Last week, the Man Booker Prize was announced. More commonly known as the Booker Prize, this award is given each year to the best novel written in the English language and published in the UK. This was the second year that the prestigious award went to an American author (originally, the award was given to British, Irish and South African citizens, but in 2014 it grew to include any English-language novel).
There is a Short List and a Long List for the award (check out both here). Here is my Short List from the Long List nominees.
The Winner: “Lincoln in the Bardo” by George Saunders
Of course I have to read the award winner! Saunders’ book follows Abraham Lincoln into a cemetery on the day his son, Willie, was laid to rest in 1862. Taking place in once single night, “Lincoln in the Bardo” is said to ultimately explore lessons about death, grief, and the power of good and evil through multiple voices, dead and alive.
Read more about “Lincoln in the Bardo” and George Saunders in this article from The Guardian.

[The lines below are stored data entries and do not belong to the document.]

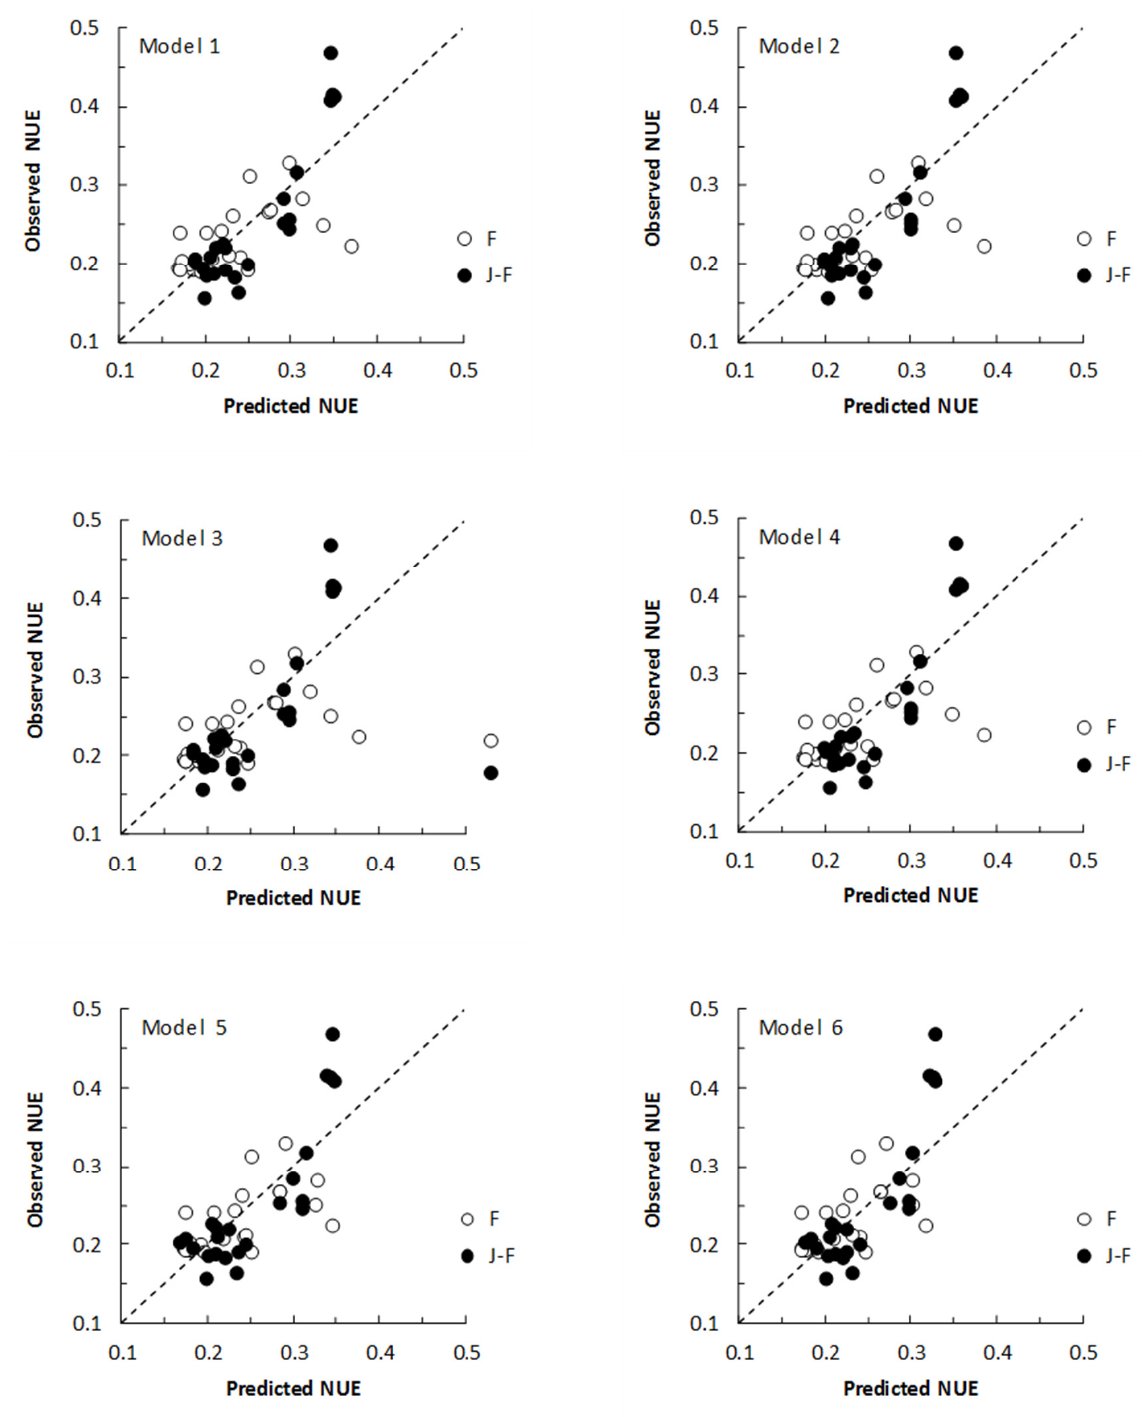
Figure 2. Plots of predicted NUE values vs. observed group NUE scores for Friesian and Jersey × Friesian cows from models 1–6 produced via all subset regression procedures (Table 5). The dotted line represents the line of the perfect fit. (N = 45; only those groups for which NUE, WS/CP, and MUN data were all available and have been included).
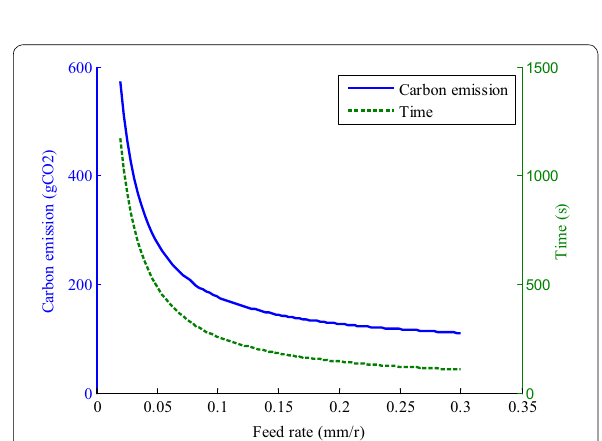
Figure 11 Influence of feed rate on the optimization target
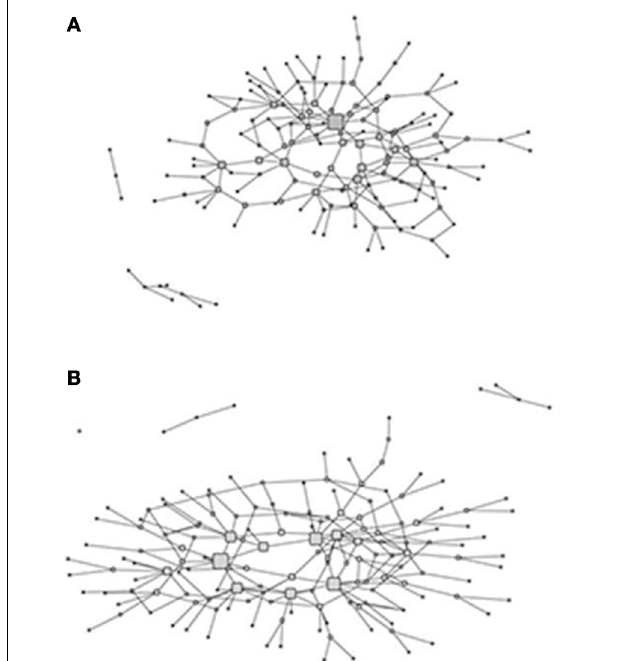
FIGURE 2 | Graphs of the fish (A) and hunt (B) knowledge networks with the size of the nodes (corresponding to hunters and fishers) proportional to normalized betweenness centrality.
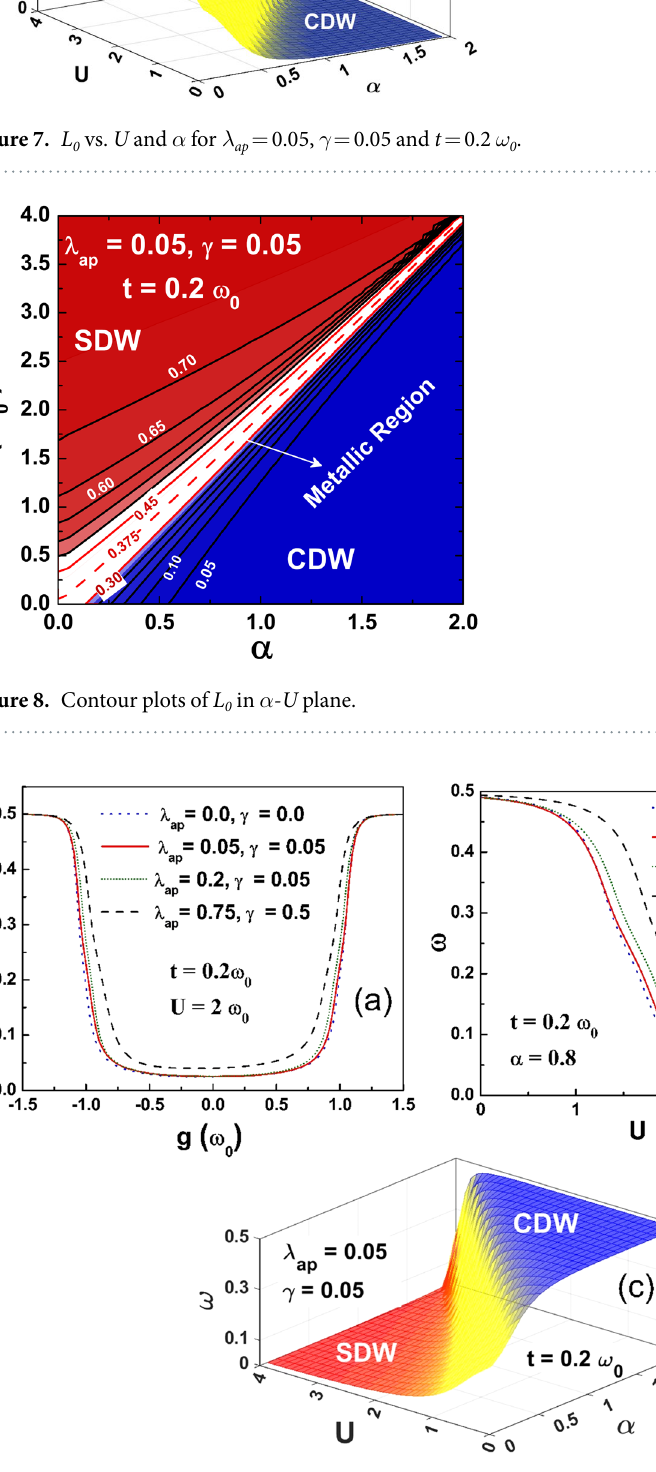
Figure 9. ( a ) Double occupancy ω as a function of g . ( b ) ω as a function of U . ( c ) ω as a function of α and U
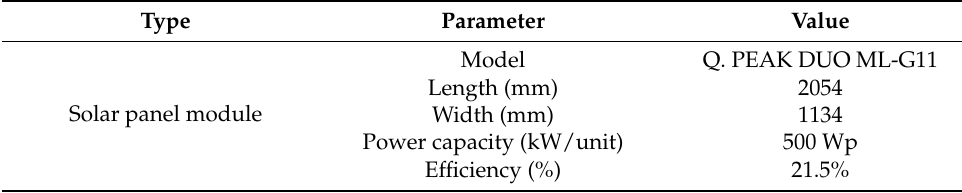
Table 3. Hanwha Q. CELLS’ Q. PEAK DUO ML-G11 solar module. Type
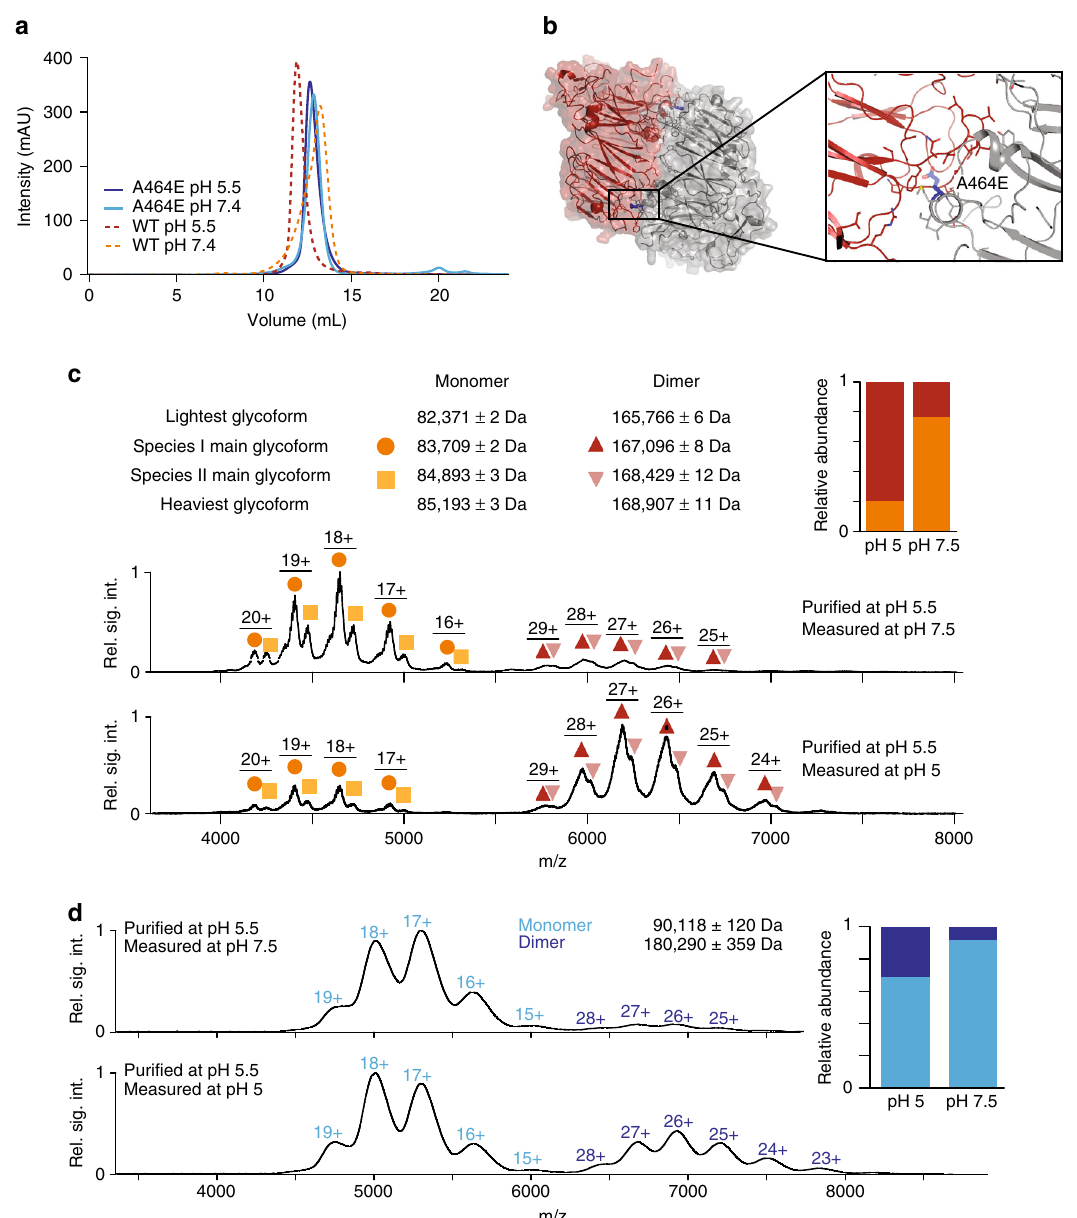
Fig. 4 Wt s-sortilin is in a pH-dependent dimerization equilibrium while dimerization interface mutant A464E is predominantly a monomer at acidic pH. a Superose 6 size exclusion chromatography traces show that wt s-sortilin appears larger (smaller retention volume) at pH 5.5 (red) than at pH 7.4 (orange), while there are no difference in retention volume between A464E at pH 5.5 (dark blue) and pH 7.4 (light blue). b Based on the s-sortilin dimer structure mutant A464E (stick representation, blue) was constructed to prevent dimer formation. The A464E mutation prevents hydrophobic interactions by introducing a charged residue. c Native MS of wt s-sortilin produced in HEK293-ES cells (resulting in shorter, more homogeneous oligomannose glycans) shows that at pH 5, s-sortilin is mainly present as a dimer, while at pH 7.5, s-sortilin is predominantly a monomer (wt s-sortilin produced in HEK293-E cells, resulting in larger, less homogeneous hybrid glycans, gives a similar result, Supplementary Fig. 5b). d Native MS of s-sortilin A464E produced in HEK293-E cells shows that both at pH 5 and pH 7.5, s-sortilin A464E is predominantly a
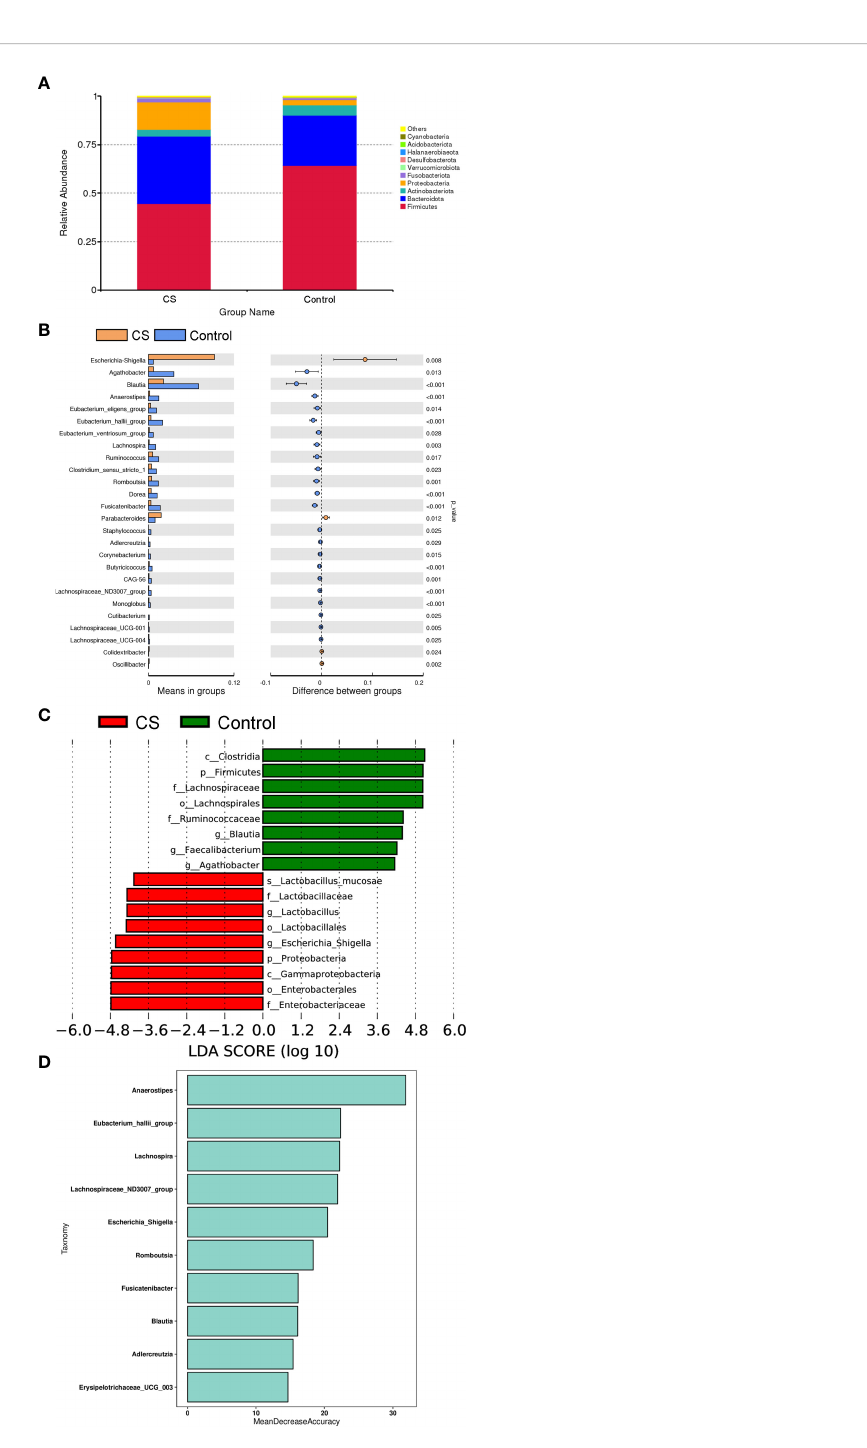
FIGURE 2 Difference in speci fi c taxa between Cushing ’ s syndrome patients and controls. (A) : The relative abundance of gut microbiota at the phylum level showing that Firmicutes were signi fi cantly decreased in the CS group ( P <0.001), while taxa in the Proteobacteria were increased ( P <0.01). (B) : The relative abundance of gut microbiota at the genus level showing that the relative abundance of Agathobacter , Blautia , Anaerostipes , Eubacterium_eligens_group , and Lachnospira were decreased in the CS group (p <0.05), while the proportions of Escherichia-Shigella and Parabacteroides were enriched (p <0.05). (C) : LEfSe analysis demonstrated that Escherichia-shigella from Proteobacteria was a dominant genus in the gut microbiota of CS patients. (D) : Random forest analysis displayed the importance of speci fi c taxa in groups. CS,Cushing ’ s syndrome; LDA,Linear Discriminant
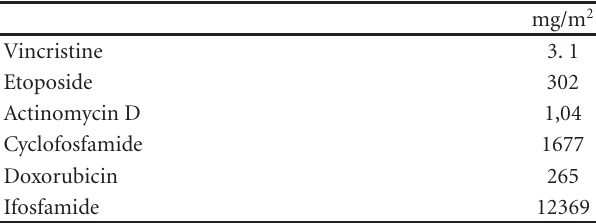
Figure 3: Immunohistochemical analysis shows uniform, strong positive staining for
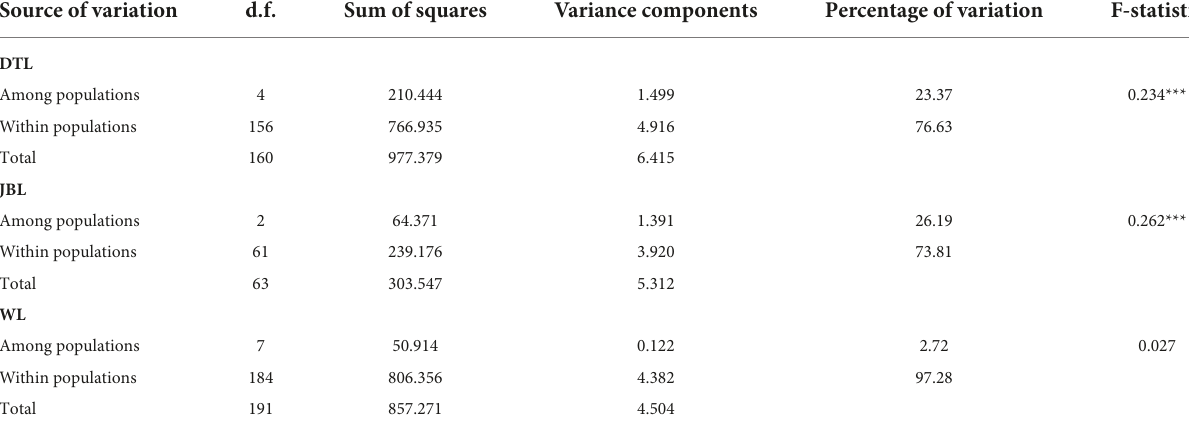
TABLE 4 Analysis of molecular variance (AMOVA) of Daotian carp (DTL), Jinbian carp (JBL), and Wu carp (WL). Source of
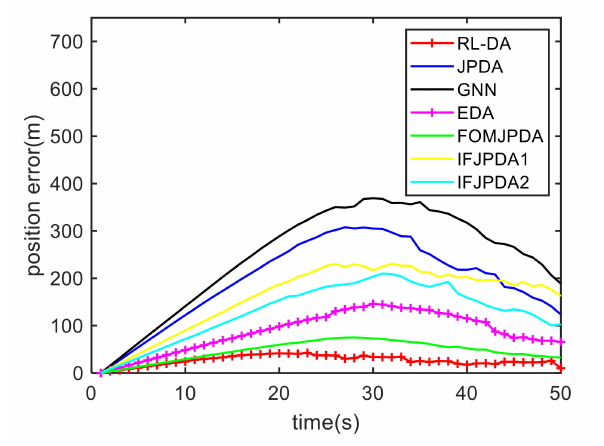
Figure 27. Comparison of the position errors for Target 3 in Case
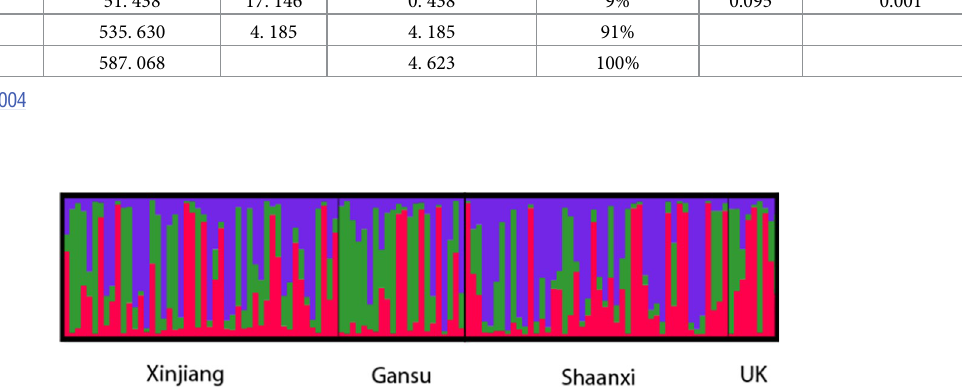
Table 4. Analysis of molecular variance (AMOVA) of SSR data for Venturia inaequalis isolates grouped by geographic origin (Shaanxi, Gansu, Xinjiang and the U. K.). Variation source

“The Underground Railroad” by Colson Whitehead
As one can probably garner from the title, “The Underground Railroad” is a novel about a girl, Cora, and her attempt to escape life as a slave through the Underground Railroad. More than just a tale of escape, Whitehead’s novel claims to weave together the history of African Americans from the treachery of the pre-Civil War era to the promises of the present day.
“4 3 2 1” by Paul Auster
I’m a sucker for a classic book with a phenomenal twist, and that’s what “4 3 2 1” looks like to me. Beginning with the birth of a child, Archibald Isaac Ferguson, in 1947, Auster’s book follows four separate Ferguson plotlines. Each Ferguson is genetically the same, but each lead vastly different lives. Said to be a tale about the pleasures and pains of life, “4 3 2 1” is probably the book I am most excited to pick up.
“History of Wolves” by Emily Fridlund
Madeline lives with her parents in an abandoned commune in the woods of Minnesota. She feels like an outsider at school, and when a beloved teacher is charged with possession of childhood pornography, she feels more lost than ever — until a new family moves into a house across the lake. A story of figuring out where you belong and understanding the limitless boundaries of what someone will do for the one they love, “History of Wolves” is a must read for me.
“The Ministry of Utmost Happiness” by Arundhati Roy
Ultimately a store about love and hope, “The Ministry of Utmost Happiness” weaves together a handful of people’s tales to make one intricate story that takes the reader through the neighborhoods of Old Dehli and into the mountains of Kashmir. It isn’t the story of one hopeful soul, but a thousand that make Roy’s novel one for the books.
Each book that made it onto the long list for the Man Booker Prize is going to be phenomenal, but these happened to stand out to me.